How to complete this task
Only these lines of the data below are wanted: the one with "left eye: (168, 80)", the one with "left elbow: (231, 179)", and any lines between them, each repeated exactly.

Landmark coordinate records:
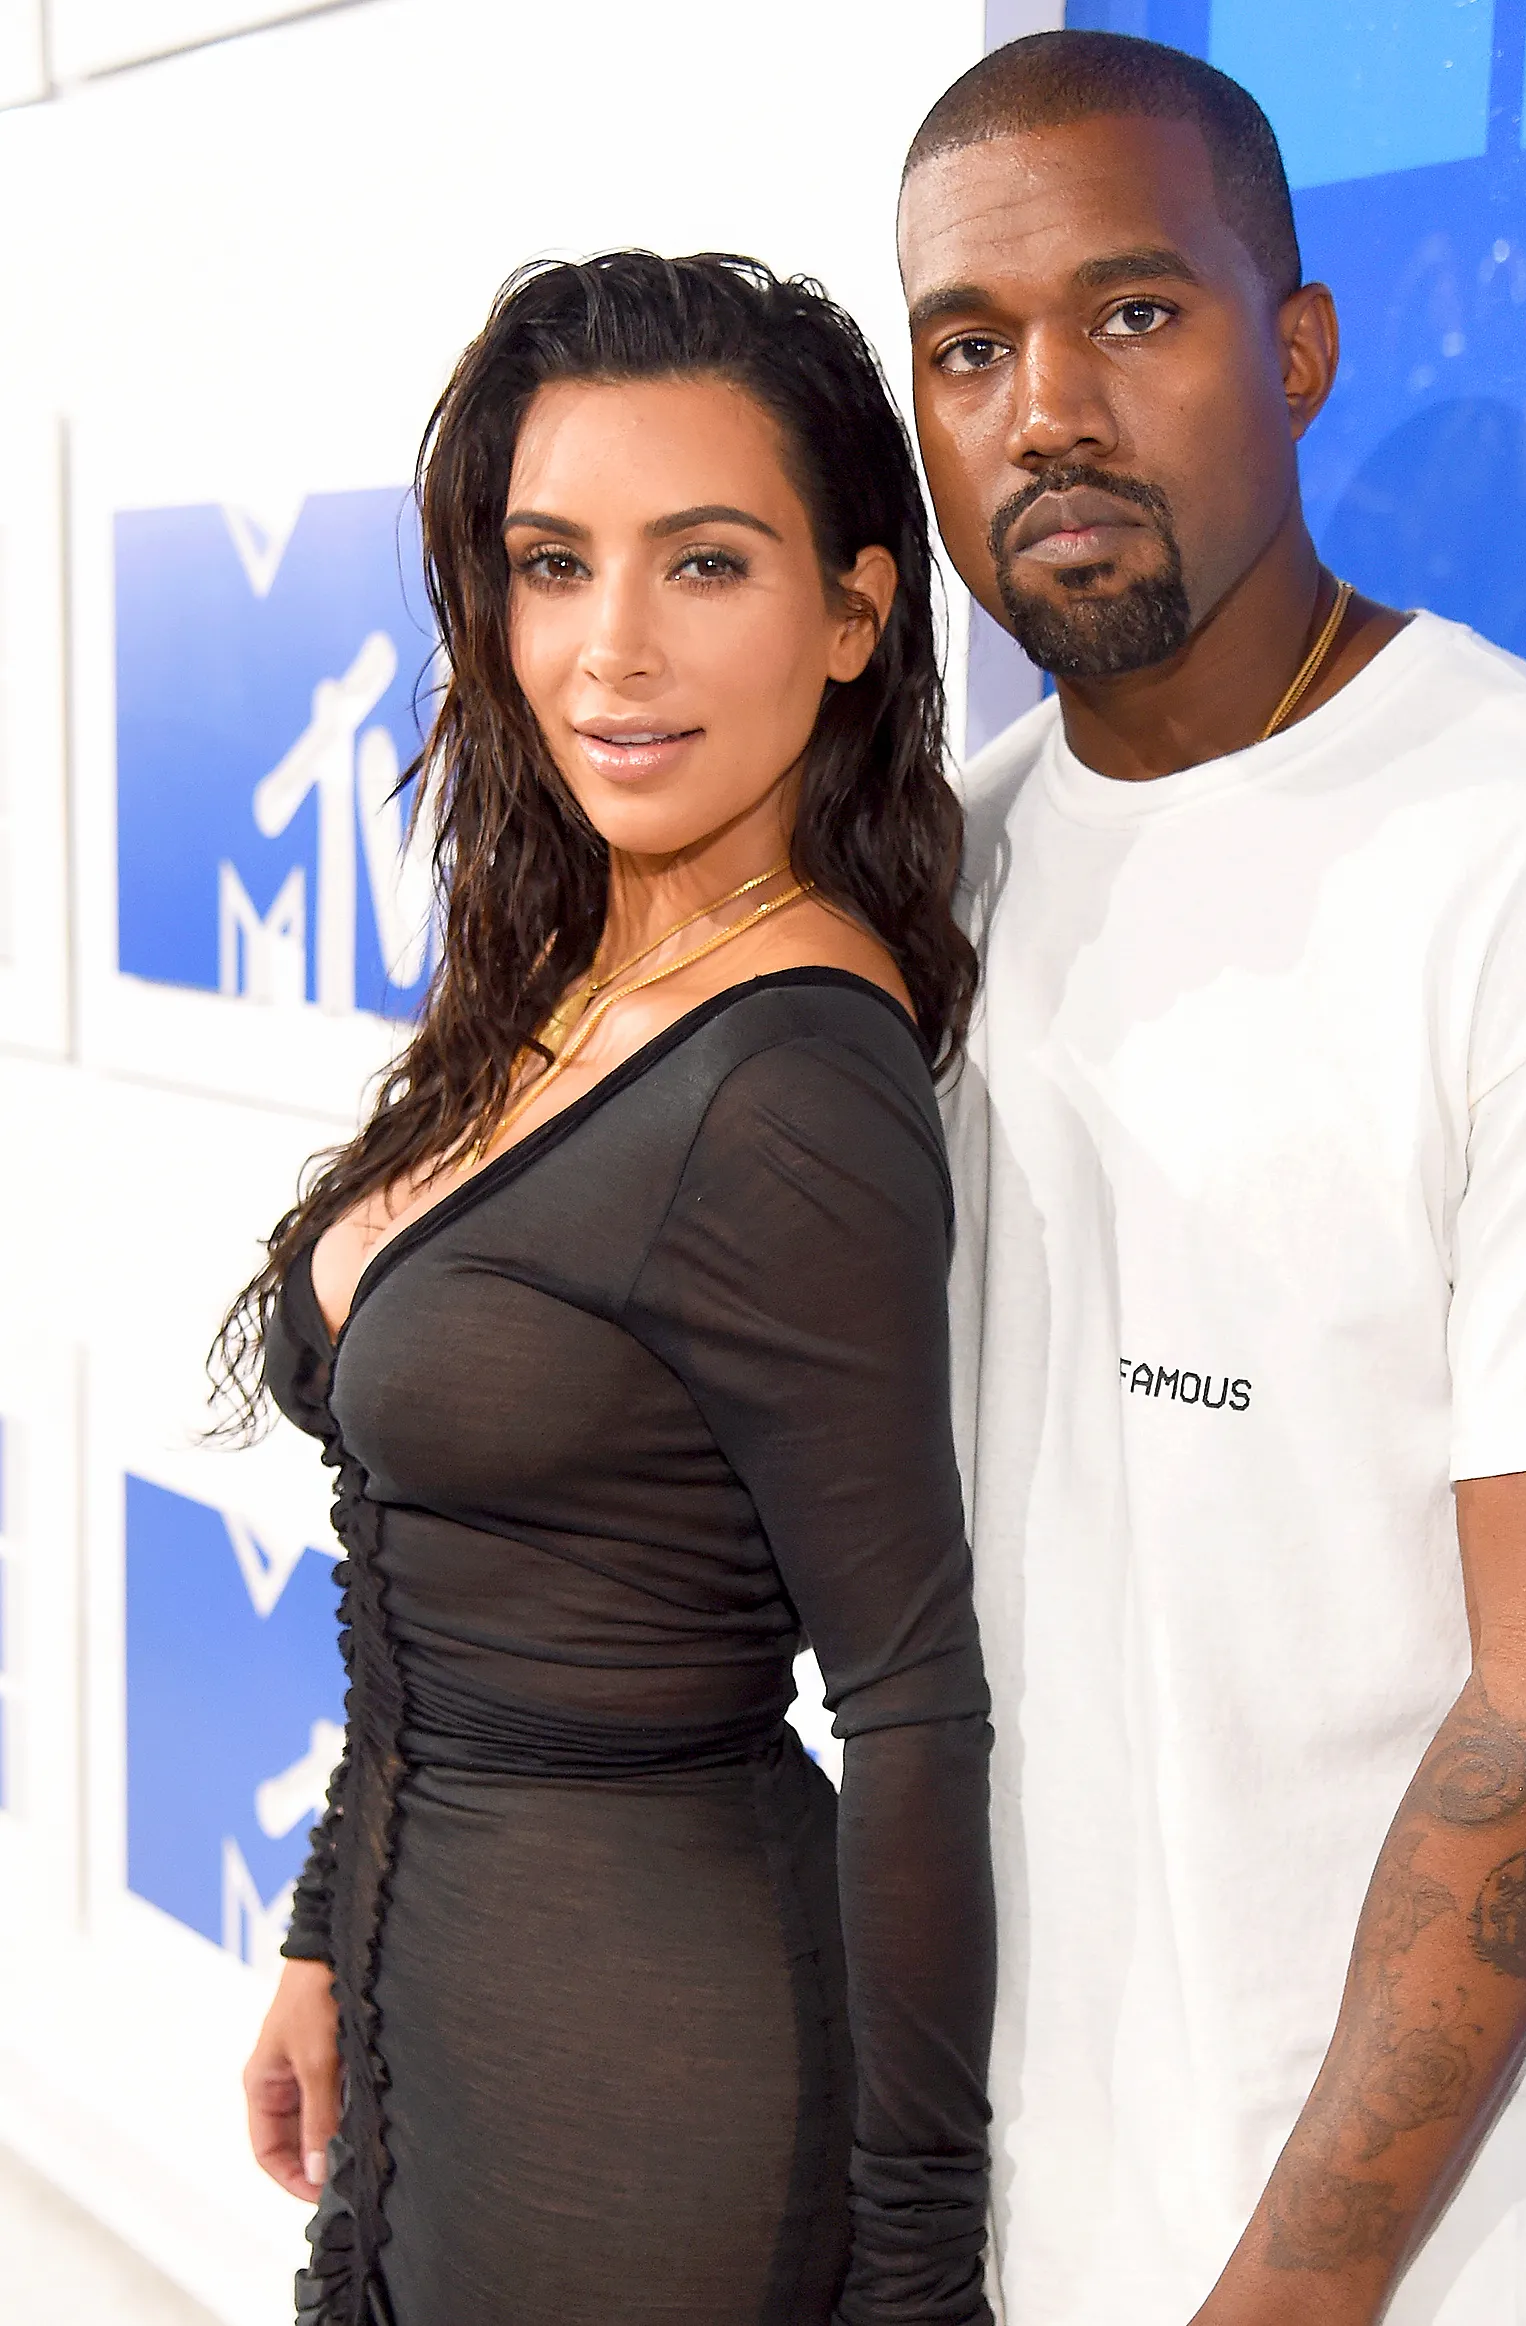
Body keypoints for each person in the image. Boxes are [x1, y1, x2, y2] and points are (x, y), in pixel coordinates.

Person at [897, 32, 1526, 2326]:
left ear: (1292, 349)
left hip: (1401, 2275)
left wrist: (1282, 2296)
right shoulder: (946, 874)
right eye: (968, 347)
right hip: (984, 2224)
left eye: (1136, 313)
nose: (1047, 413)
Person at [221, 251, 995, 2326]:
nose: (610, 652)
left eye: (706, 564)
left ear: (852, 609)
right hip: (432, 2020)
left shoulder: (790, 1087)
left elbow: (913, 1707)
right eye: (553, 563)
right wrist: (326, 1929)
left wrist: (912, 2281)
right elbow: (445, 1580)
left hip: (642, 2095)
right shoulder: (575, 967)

==

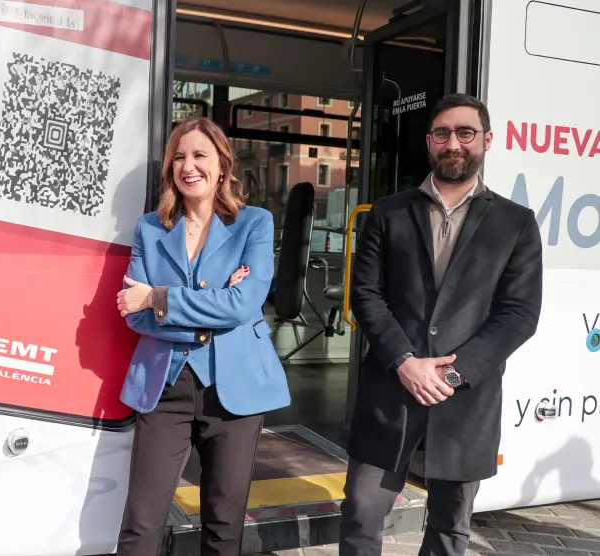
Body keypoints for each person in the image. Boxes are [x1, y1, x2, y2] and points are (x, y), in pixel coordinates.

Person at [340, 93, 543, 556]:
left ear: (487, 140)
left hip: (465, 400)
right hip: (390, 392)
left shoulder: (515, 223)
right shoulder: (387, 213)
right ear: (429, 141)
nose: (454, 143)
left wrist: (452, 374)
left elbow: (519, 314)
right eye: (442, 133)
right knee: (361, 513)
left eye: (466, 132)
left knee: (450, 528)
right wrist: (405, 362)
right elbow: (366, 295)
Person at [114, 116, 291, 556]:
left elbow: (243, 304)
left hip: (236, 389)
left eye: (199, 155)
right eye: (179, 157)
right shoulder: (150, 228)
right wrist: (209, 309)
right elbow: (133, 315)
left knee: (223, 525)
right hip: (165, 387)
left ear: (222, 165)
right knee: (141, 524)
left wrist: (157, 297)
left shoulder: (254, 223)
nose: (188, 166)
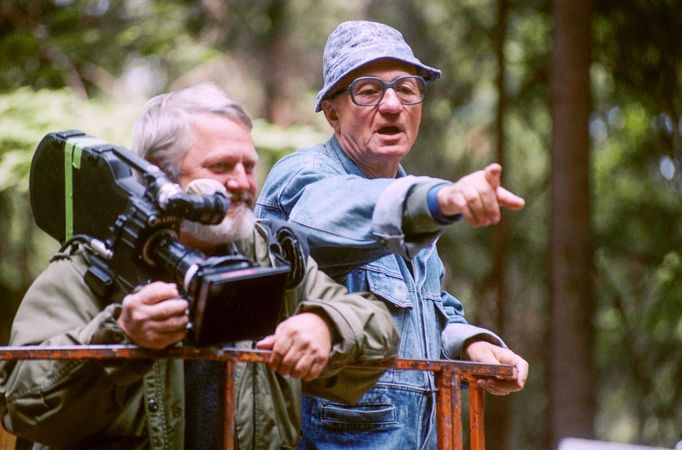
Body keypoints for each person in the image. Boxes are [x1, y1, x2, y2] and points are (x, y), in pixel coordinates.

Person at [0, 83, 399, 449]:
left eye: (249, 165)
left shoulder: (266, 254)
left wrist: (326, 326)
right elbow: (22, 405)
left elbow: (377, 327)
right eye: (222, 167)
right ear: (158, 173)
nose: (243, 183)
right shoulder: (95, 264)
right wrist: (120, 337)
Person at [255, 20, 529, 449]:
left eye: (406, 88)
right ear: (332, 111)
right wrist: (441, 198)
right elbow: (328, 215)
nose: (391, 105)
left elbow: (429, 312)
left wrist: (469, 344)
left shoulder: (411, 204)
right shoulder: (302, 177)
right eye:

...

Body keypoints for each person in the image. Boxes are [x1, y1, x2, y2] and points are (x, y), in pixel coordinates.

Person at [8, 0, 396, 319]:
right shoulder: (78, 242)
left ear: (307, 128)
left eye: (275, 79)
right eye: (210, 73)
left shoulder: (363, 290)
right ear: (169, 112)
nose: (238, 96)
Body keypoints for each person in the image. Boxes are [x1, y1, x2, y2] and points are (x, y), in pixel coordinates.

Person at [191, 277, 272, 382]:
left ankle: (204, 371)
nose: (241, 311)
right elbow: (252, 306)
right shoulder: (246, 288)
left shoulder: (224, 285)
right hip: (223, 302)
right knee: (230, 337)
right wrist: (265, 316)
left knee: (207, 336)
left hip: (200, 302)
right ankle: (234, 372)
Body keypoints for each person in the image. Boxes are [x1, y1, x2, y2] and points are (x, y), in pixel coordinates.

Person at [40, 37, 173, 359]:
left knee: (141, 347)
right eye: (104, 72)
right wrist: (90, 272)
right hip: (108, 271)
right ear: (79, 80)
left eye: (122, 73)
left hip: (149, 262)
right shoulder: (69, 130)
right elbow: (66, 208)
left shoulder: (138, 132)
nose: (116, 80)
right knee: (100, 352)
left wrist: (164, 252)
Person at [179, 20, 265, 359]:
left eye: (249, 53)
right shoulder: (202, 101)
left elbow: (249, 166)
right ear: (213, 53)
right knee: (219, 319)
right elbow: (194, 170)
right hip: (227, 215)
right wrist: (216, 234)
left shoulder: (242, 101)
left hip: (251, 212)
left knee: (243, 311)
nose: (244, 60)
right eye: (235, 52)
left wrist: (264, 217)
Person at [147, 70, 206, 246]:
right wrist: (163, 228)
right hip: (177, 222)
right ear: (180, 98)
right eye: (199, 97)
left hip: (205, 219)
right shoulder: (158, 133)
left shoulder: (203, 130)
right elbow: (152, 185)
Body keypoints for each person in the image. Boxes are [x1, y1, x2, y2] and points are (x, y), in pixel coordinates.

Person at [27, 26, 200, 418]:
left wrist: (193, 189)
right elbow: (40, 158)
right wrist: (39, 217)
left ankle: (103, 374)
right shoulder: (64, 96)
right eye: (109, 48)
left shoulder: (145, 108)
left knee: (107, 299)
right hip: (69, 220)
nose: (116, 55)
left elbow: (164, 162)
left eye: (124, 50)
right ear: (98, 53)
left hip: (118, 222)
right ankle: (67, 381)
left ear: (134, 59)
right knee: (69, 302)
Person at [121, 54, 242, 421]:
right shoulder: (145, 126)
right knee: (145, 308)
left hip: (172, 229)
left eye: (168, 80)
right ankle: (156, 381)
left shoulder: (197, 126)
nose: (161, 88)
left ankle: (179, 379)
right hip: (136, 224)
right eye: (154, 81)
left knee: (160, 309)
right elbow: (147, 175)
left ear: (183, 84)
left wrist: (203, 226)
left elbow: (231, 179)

Answer section
left eye: (168, 80)
right ankle: (156, 381)
left shoulder: (197, 126)
nose: (161, 88)
left ankle: (179, 379)
right hip: (136, 224)
right eye: (154, 81)
left knee: (160, 309)
right elbow: (147, 175)
left ear: (183, 84)
left wrist: (203, 226)
left elbow: (231, 179)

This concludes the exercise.